━━ Task inputs

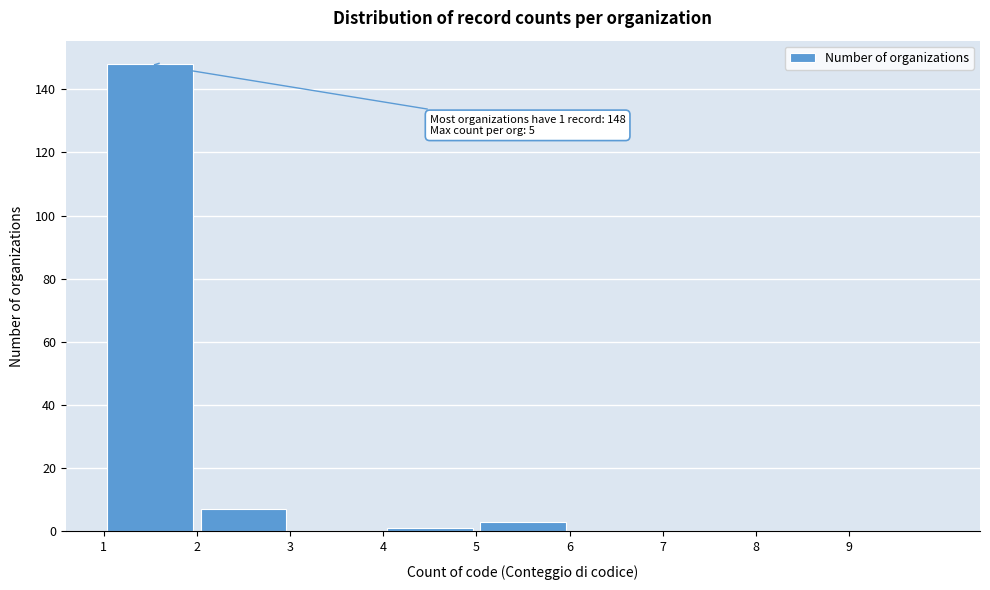

Over which range of the x-axis is the bar tallest?

1 to 2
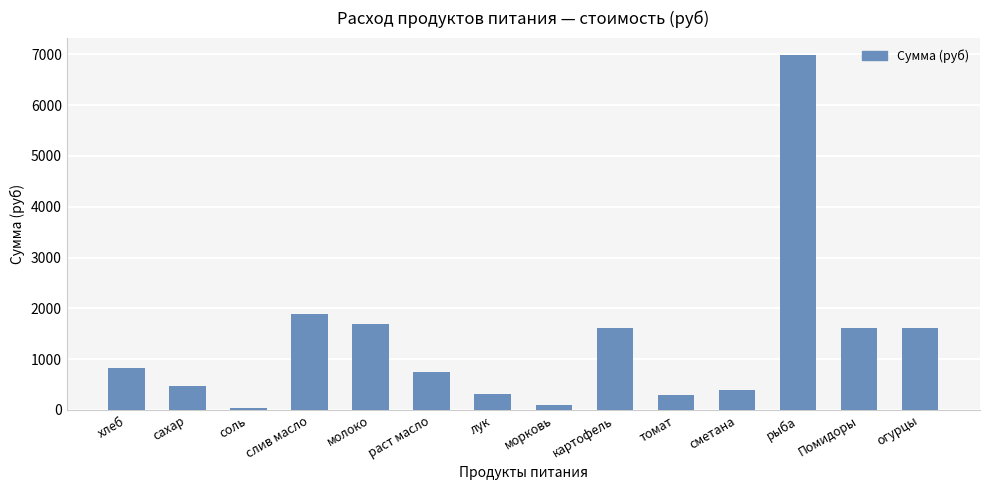

What position from the left is соль?

3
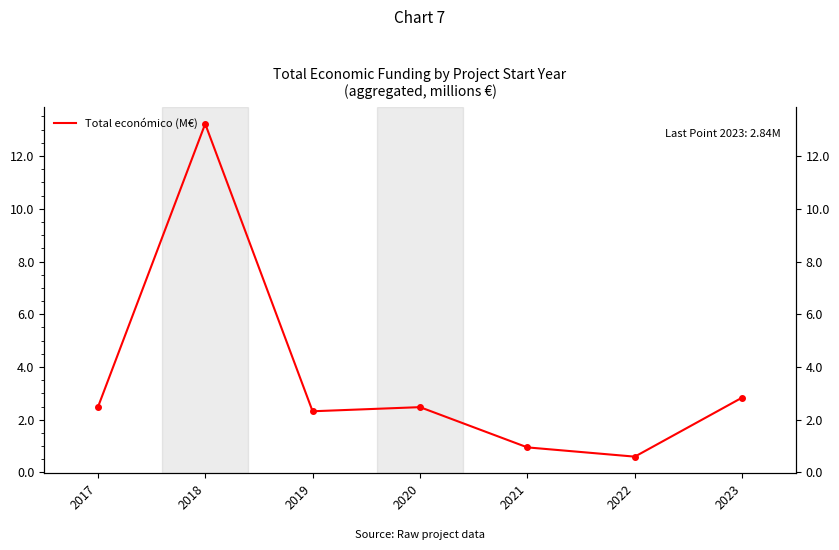

Reading left to right, list all the values displayed in this chart.

2017=2.5	2018=13.2	2019=2.3	2020=2.5	2021=1.0	2022=0.6	2023=2.8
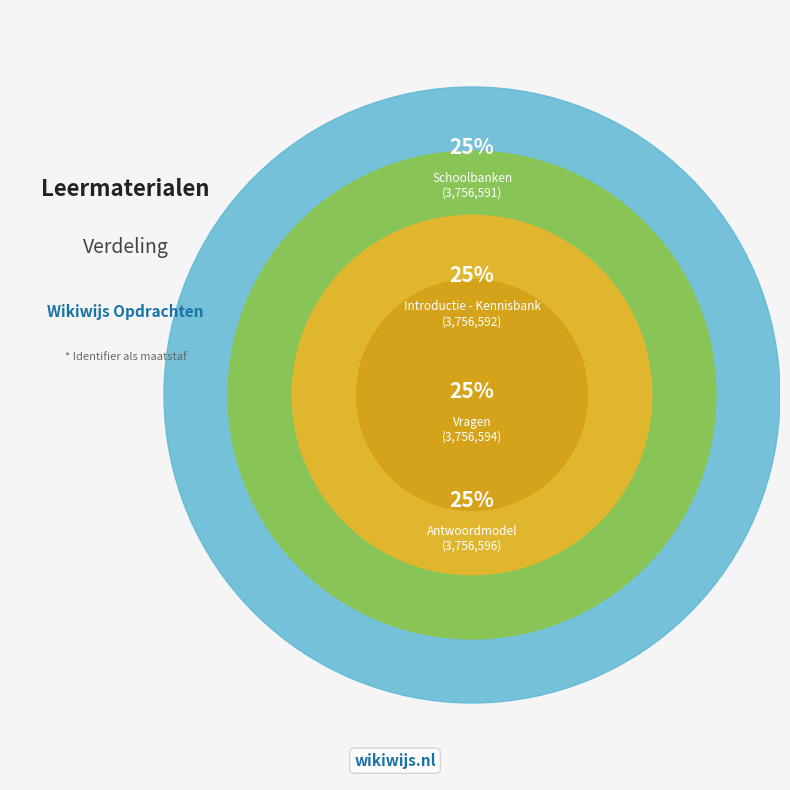

To the nearest percent, what portion does Introductie - Kennisbank represent?

25%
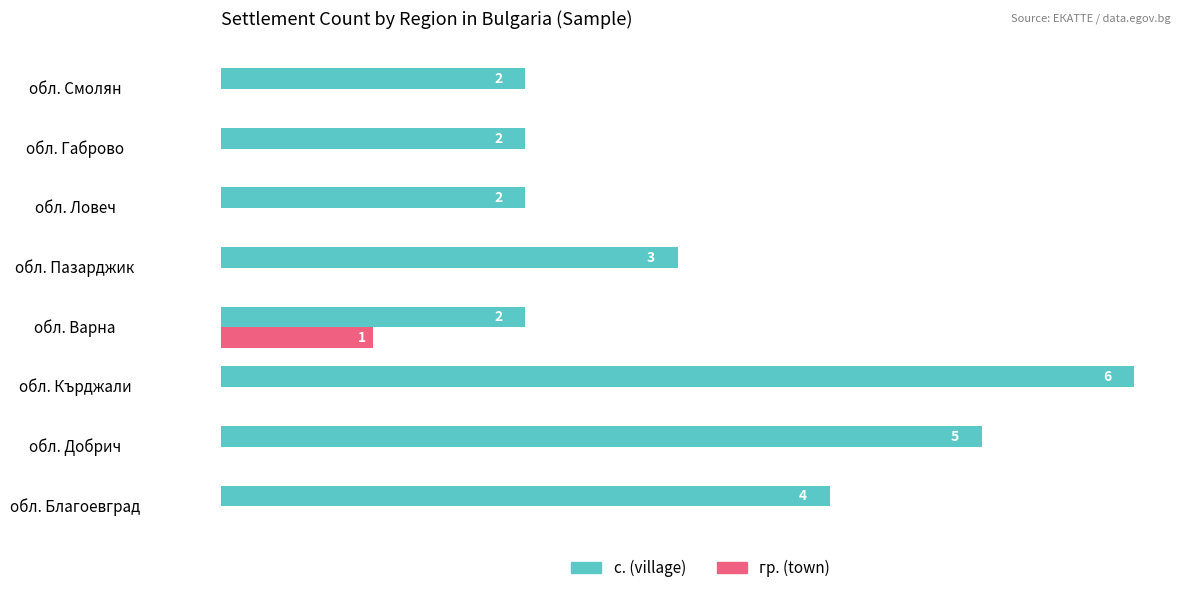

Which series changed the most between обл. Добрич and обл. Габрово?

с. (village)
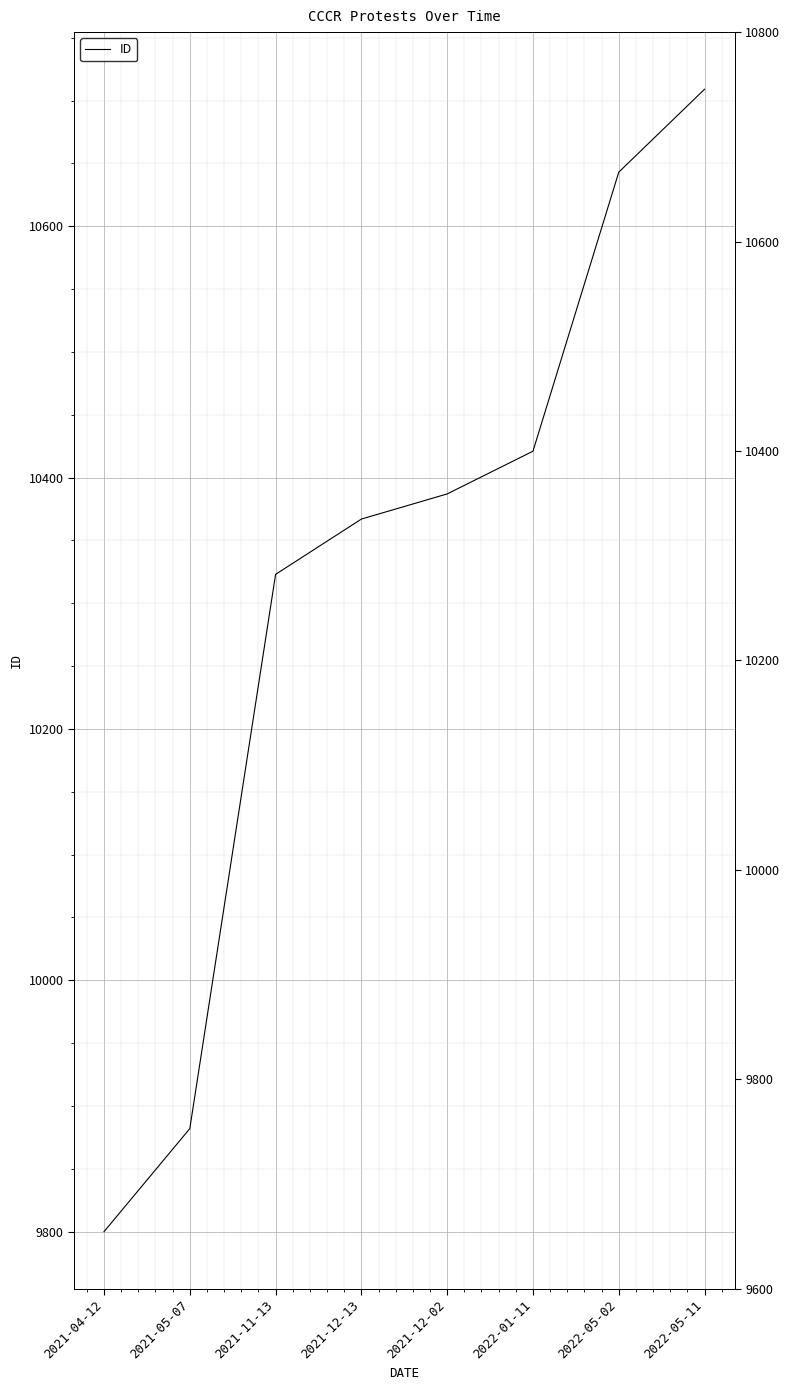

How many data points are less than 10387?

4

━━━━

Your objective: Please render the rows from the line containing "What position from the left is соль?" through the end of the rows, inclusive, as a numbered list, dropping blank lines and leaving out the pictures.

Solution to the exercise:
1. What position from the left is соль?
2. 3
3. Reading left to right, list all the values displayed in this chart.
4. 2017=2.5	2018=13.2	2019=2.3	2020=2.5	2021=1.0	2022=0.6	2023=2.8
5. To the nearest percent, what portion does Introductie - Kennisbank represent?
6. 25%
7. Which series changed the most between обл. Добрич and обл. Габрово?
8. с. (village)
9. How many data points are less than 10387?
10. 4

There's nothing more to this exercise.